== DATA EXCERPTS ==
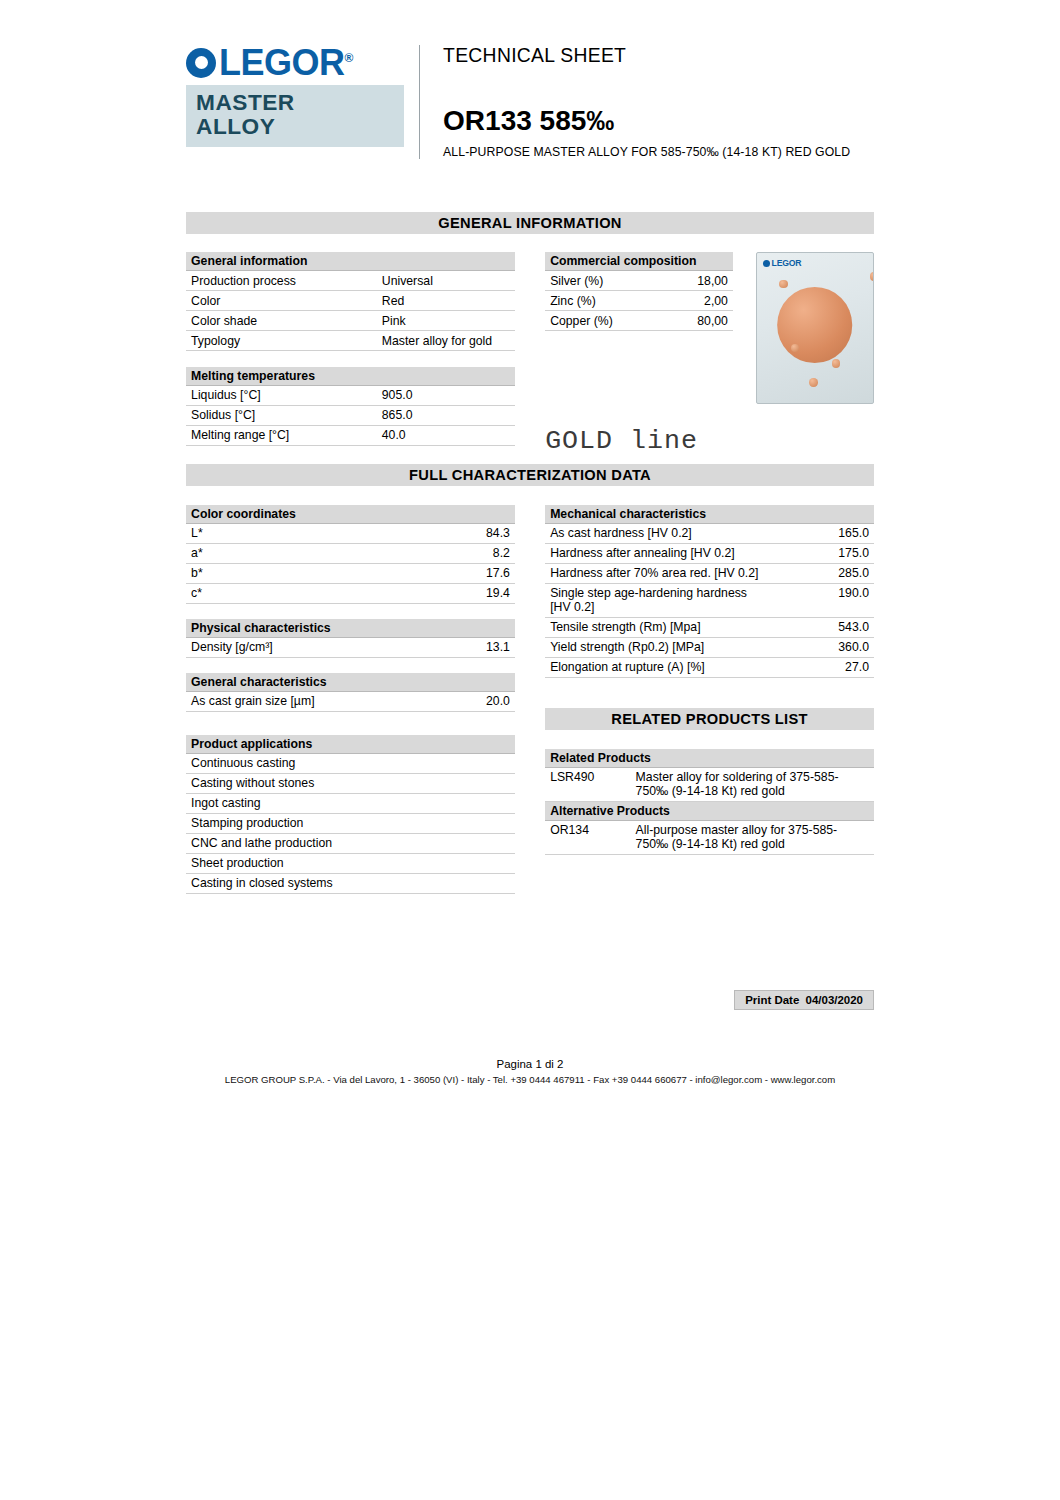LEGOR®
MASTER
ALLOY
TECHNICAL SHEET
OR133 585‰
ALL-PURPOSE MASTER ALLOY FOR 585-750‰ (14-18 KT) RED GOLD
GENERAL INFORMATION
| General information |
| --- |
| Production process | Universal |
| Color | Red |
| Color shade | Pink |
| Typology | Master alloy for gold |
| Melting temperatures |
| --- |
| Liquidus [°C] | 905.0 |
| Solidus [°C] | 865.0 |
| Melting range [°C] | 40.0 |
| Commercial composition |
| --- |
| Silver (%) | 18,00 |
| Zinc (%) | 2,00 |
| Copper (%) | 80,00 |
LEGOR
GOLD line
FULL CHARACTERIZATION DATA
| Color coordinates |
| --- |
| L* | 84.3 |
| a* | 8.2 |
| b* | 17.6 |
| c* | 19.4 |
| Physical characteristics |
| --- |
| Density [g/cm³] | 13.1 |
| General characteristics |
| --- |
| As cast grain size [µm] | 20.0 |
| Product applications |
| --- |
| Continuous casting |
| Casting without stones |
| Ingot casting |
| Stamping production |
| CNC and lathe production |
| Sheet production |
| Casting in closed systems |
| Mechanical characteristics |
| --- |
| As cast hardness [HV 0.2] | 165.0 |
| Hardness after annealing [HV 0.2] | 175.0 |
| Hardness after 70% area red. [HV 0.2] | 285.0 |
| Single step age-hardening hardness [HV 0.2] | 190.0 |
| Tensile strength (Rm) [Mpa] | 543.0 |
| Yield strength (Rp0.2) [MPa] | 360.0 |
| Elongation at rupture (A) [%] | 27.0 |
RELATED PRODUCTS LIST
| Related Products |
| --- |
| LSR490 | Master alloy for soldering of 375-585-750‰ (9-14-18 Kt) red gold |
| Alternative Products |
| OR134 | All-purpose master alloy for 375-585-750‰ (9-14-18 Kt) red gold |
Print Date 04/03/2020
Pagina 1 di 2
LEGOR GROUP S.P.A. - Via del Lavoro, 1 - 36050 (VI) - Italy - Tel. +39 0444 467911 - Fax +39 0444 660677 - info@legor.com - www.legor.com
===
TASK>
Set down each of the records precisely, leaving any pictures behind.

SOLUTION FOR THIS EXERCISE>
LEGOR®
MASTER
ALLOY
TECHNICAL SHEET
OR133 585‰
ALL-PURPOSE MASTER ALLOY FOR 585-750‰ (14-18 KT) RED GOLD
GENERAL INFORMATION
| General information |
| --- |
| Production process | Universal |
| Color | Red |
| Color shade | Pink |
| Typology | Master alloy for gold |
| Melting temperatures |
| --- |
| Liquidus [°C] | 905.0 |
| Solidus [°C] | 865.0 |
| Melting range [°C] | 40.0 |
| Commercial composition |
| --- |
| Silver (%) | 18,00 |
| Zinc (%) | 2,00 |
| Copper (%) | 80,00 |
LEGOR
GOLD line
FULL CHARACTERIZATION DATA
| Color coordinates |
| --- |
| L* | 84.3 |
| a* | 8.2 |
| b* | 17.6 |
| c* | 19.4 |
| Physical characteristics |
| --- |
| Density [g/cm³] | 13.1 |
| General characteristics |
| --- |
| As cast grain size [µm] | 20.0 |
| Product applications |
| --- |
| Continuous casting |
| Casting without stones |
| Ingot casting |
| Stamping production |
| CNC and lathe production |
| Sheet production |
| Casting in closed systems |
| Mechanical characteristics |
| --- |
| As cast hardness [HV 0.2] | 165.0 |
| Hardness after annealing [HV 0.2] | 175.0 |
| Hardness after 70% area red. [HV 0.2] | 285.0 |
| Single step age-hardening hardness [HV 0.2] | 190.0 |
| Tensile strength (Rm) [Mpa] | 543.0 |
| Yield strength (Rp0.2) [MPa] | 360.0 |
| Elongation at rupture (A) [%] | 27.0 |
RELATED PRODUCTS LIST
| Related Products |
| --- |
| LSR490 | Master alloy for soldering of 375-585-750‰ (9-14-18 Kt) red gold |
| Alternative Products |
| OR134 | All-purpose master alloy for 375-585-750‰ (9-14-18 Kt) red gold |
Print Date 04/03/2020
Pagina 1 di 2
LEGOR GROUP S.P.A. - Via del Lavoro, 1 - 36050 (VI) - Italy - Tel. +39 0444 467911 - Fax +39 0444 660677 - info@legor.com - www.legor.com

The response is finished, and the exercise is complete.